Coffee, one of the most volatile commodities, is the main source of income for about 25 million Latin American farmers, 90 percent of whom are small farmers, according to a 2024 United Nations report.
From Farmers Markets to Brick-and-Mortar
In December 2020, the couple started selling coffee from a coffee bike in the city’s winter farmers markets. They started with 1,000 pounds of unsorted coffee shipped from Fajardo Pacheco’s family farms to Chicago amid travel restrictions due to the COVID-19 pandemic, Reese said.
As Anticonquista has grown, customers have asked for a brick-and-mortar shop. Last summer, the couple found a vacant storefront in Pilsen and received a small business vacant storefront activation grant from the city that helped them open the shop.
Community Space
Fajardo Pacheco and Reese want the café to be a community space where people can gather and learn together, they said. A quetzal, the national bird of Guatemala, adorns the wall, and books sit on shelves around the shop.
Reese, a photographer and former bookseller, hopes to resurrect a book club she previously ran but stopped for lack of a permanent space in which to meet. The name of the club, Café conTextos, is a play on the Spanish word for "context" and roughly translates to "coffee and texts."
"This is a space that we hope a lot of people can feel comfortable in, like a safe haven," Reese said.
FAQs
Q: What is the "Cultivo-to-Cup" business model?

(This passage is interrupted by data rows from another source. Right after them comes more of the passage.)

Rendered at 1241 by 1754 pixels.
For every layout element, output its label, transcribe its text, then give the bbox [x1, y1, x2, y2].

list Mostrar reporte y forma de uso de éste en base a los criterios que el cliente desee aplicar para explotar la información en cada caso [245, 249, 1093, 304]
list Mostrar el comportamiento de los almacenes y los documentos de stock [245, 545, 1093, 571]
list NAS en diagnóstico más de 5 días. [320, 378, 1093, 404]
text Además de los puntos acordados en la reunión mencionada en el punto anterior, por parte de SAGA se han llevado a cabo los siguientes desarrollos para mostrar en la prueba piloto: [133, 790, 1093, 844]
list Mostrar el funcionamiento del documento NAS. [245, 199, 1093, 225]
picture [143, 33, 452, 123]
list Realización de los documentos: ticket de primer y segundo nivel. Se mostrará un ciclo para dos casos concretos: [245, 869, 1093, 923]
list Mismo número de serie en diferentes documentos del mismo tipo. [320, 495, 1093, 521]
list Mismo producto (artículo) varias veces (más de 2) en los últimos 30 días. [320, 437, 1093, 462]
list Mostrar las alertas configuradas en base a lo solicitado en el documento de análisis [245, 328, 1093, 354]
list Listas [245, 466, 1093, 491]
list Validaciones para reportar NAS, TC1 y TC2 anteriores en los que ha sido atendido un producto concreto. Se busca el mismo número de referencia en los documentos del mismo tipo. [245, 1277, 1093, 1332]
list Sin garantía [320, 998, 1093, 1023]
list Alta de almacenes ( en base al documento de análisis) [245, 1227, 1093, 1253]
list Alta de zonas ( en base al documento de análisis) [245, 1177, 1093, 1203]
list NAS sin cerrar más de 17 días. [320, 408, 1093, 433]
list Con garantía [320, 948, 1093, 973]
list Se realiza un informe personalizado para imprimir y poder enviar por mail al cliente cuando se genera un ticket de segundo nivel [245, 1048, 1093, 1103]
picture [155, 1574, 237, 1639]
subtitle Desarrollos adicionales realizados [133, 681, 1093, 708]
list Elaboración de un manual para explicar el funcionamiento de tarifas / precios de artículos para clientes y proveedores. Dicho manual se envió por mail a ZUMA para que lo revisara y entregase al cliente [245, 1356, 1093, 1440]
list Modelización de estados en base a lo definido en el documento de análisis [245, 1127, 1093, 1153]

A: Anticonquista Café imports Central American coffee grown on Fajardo Pacheco’s family farm and sells it directly to customers in Chicago, aiming to end exploitative labor practices in the coffee industry.
Q: What is the cafe’s mission?
A: To provide a sustainable alternative where farmers who grow coffee can sell it directly to customers for a fair price, promoting environmental preservation and resistance to colonization.
Q: What kind of food and drinks can I expect at the cafe?
A: The cafe will offer coffee cultivated at Fajardo Pacheco’s family farm, as well as a selection of food inspired by Central American fruits and vegetables, including sweet and savory options like Guatemalan quesadillas and champurradas and Salvadoran riguas.
Q: Will the cafe host events and workshops?
A: Yes, the cafe will host workshops and events, including book clubs, language meetups, and roasting demonstrations.